Moro, Daniele
Custom Gradient Estimators are Straight-Through Estimators in Disguise
Schoenbauer, Matt, Moro, Daniele, Lew, Lukasz, Howard, Andrew
Quantization-aware training comes with a fundamental challenge: the derivative of quantization functions such as rounding are zero almost everywhere and nonexistent elsewhere. Various differentiable approximations of quantization functions have been proposed to address this issue. In this paper, we prove that a large class of weight gradient estimators is approximately equivalent with the straight through estimator (STE). Specifically, after swapping in the STE and adjusting both the weight initialization and the learning rate in SGD, the model will train in almost exactly the same way as it did with the original gradient estimator. Moreover, we show that for adaptive learning rate algorithms like Adam, the same result can be seen without any modifications to the weight initialization and learning rate. These results reduce the burden of hyperparameter tuning for practitioners of QAT, as they can now confidently choose the STE for gradient estimation and ignore more complex gradient estimators. We experimentally show that these results hold for both a small convolutional model trained on the MNIST dataset and for a ResNet50 model trained on ImageNet.
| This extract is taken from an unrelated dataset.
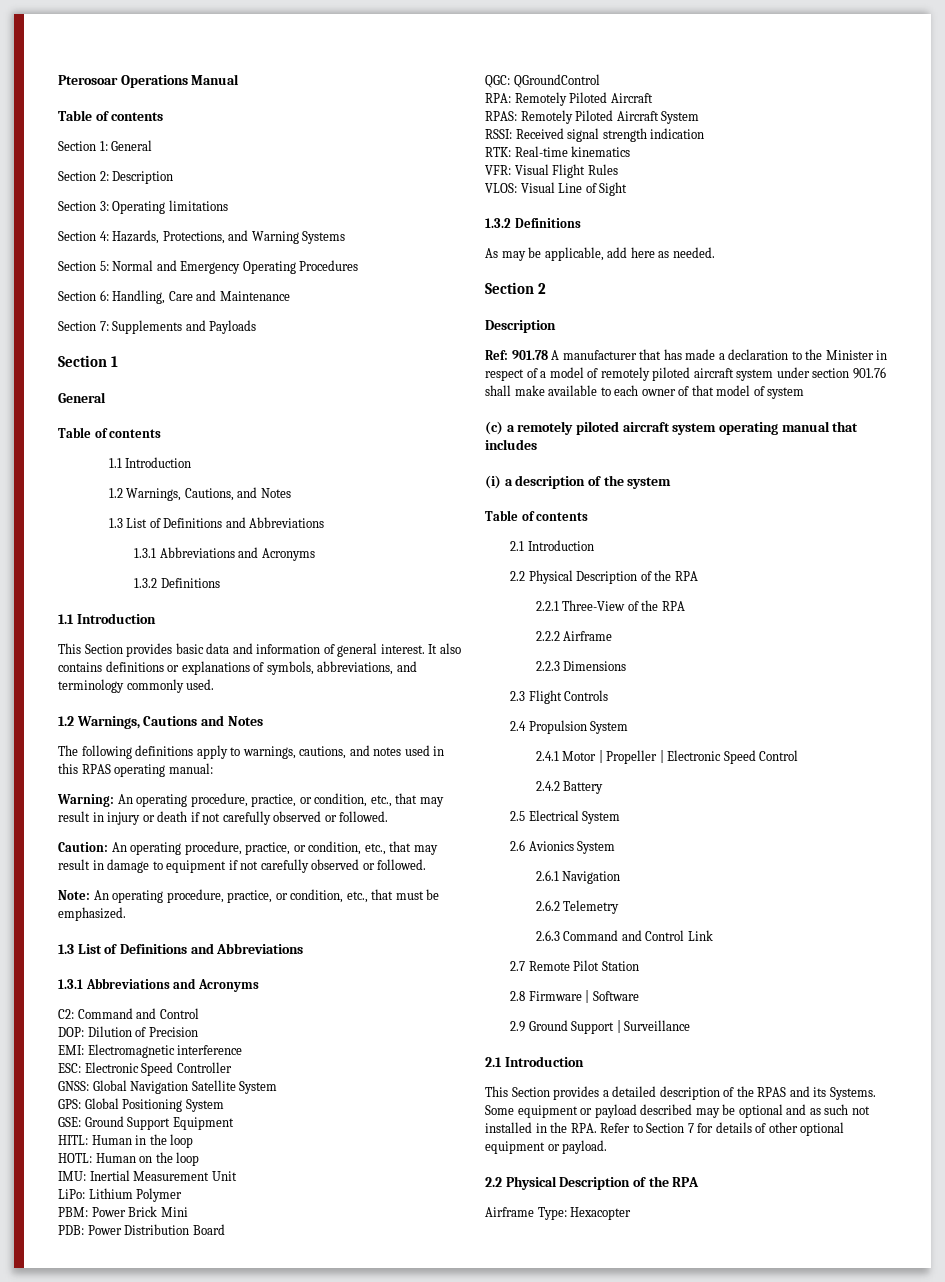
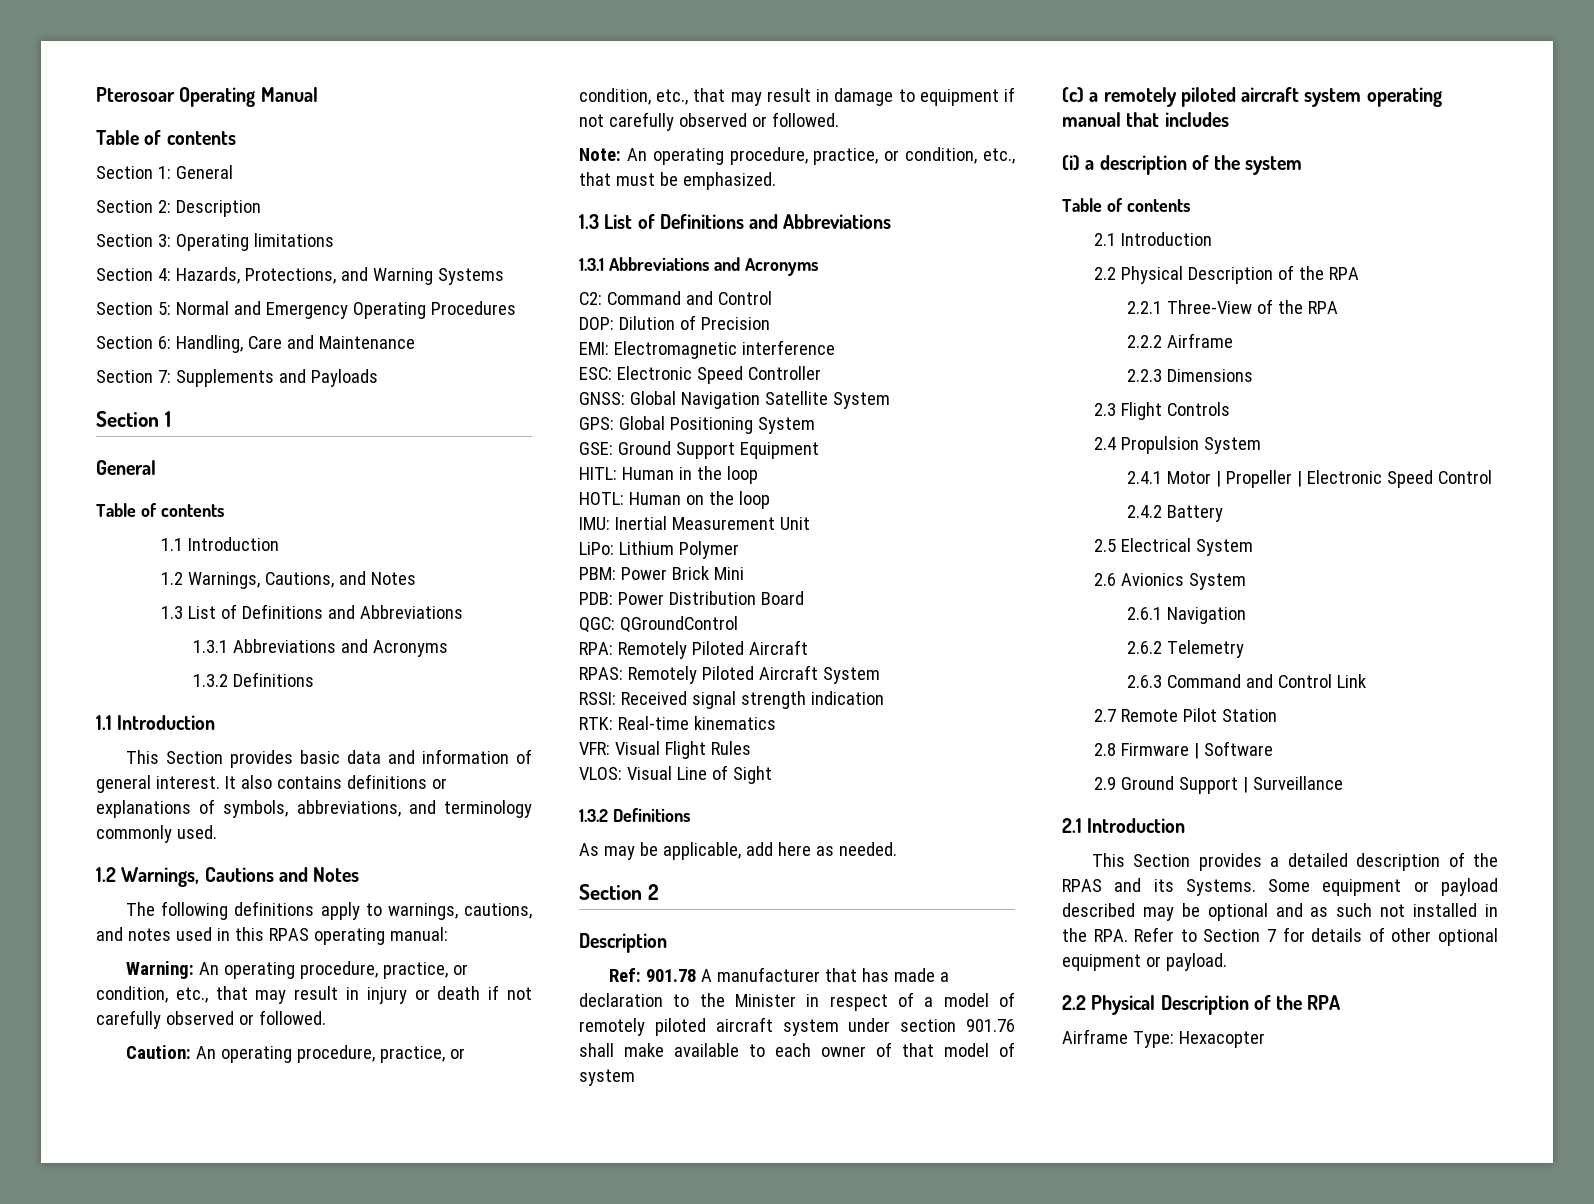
[120,75,188,88] Operations -> [179,87,256,107] Operating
PikeLPN: Mitigating Overlooked Inefficiencies of Low-Precision Neural Networks
Neseem, Marina, McCullough, Conor, Hsin, Randy, Leichner, Chas, Li, Shan, Chong, In Suk, Howard, Andrew G., Lew, Lukasz, Reda, Sherief, Rautio, Ville-Mikko, Moro, Daniele
Low-precision quantization is recognized for its efficacy in neural network optimization. Our analysis reveals that non-quantized elementwise operations which are prevalent in layers such as parameterized activation functions, batch normalization, and quantization scaling dominate the inference cost of low-precision models. These non-quantized elementwise operations are commonly overlooked in SOTA efficiency metrics such as Arithmetic Computation Effort (ACE). In this paper, we propose ACEv2 - an extended version of ACE which offers a better alignment with the inference cost of quantized models and their energy consumption on ML hardware. Moreover, we introduce PikeLPN, a model that addresses these efficiency issues by applying quantization to both elementwise operations and multiply-accumulate operations. In particular, we present a novel quantization technique for batch normalization layers named QuantNorm which allows for quantizing the batch normalization parameters without compromising the model performance. Additionally, we propose applying Double Quantization where the quantization scaling parameters are quantized. Furthermore, we recognize and resolve the issue of distribution mismatch in Separable Convolution layers by introducing Distribution-Heterogeneous Quantization which enables quantizing them to low-precision. PikeLPN achieves Pareto-optimality in efficiency-accuracy trade-off with up to 3X efficiency improvement compared to SOTA low-precision models.
Enabling Binary Neural Network Training on the Edge
Wang, Erwei, Davis, James J., Moro, Daniele, Zielinski, Piotr, Lim, Jia Jie, Coelho, Claudionor, Chatterjee, Satrajit, Cheung, Peter Y. K., Constantinides, George A.
The ever-growing computational demands of increasingly complex machine learning models frequently necessitate the use of powerful cloud-based infrastructure for their training. Binary neural networks are known to be promising candidates for on-device inference due to their extreme compute and memory savings over higher-precision alternatives. However, their existing training methods require the concurrent storage of high-precision activations for all layers, generally making learning on memory-constrained devices infeasible. In this article, we demonstrate that the backward propagation operations needed for binary neural network training are strongly robust to quantization, thereby making on-the-edge learning with modern models a practical proposition. We introduce a low-cost binary neural network training strategy exhibiting sizable memory footprint reductions while inducing little to no accuracy loss vs Courbariaux & Bengio's standard approach. These decreases are primarily enabled through the retention of activations exclusively in binary format. Against the latter algorithm, our drop-in replacement sees memory requirement reductions of 3--5$\times$, while reaching similar test accuracy in comparable time, across a range of small-scale models trained to classify popular datasets. We also demonstrate from-scratch ImageNet training of binarized ResNet-18, achieving a 3.78$\times$ memory reduction. Our work is open-source, and includes the Raspberry Pi-targeted prototype we used to verify our modeled memory decreases and capture the associated energy drops. Such savings will allow for unnecessary cloud offloading to be avoided, reducing latency, increasing energy efficiency, and safeguarding end-user privacy.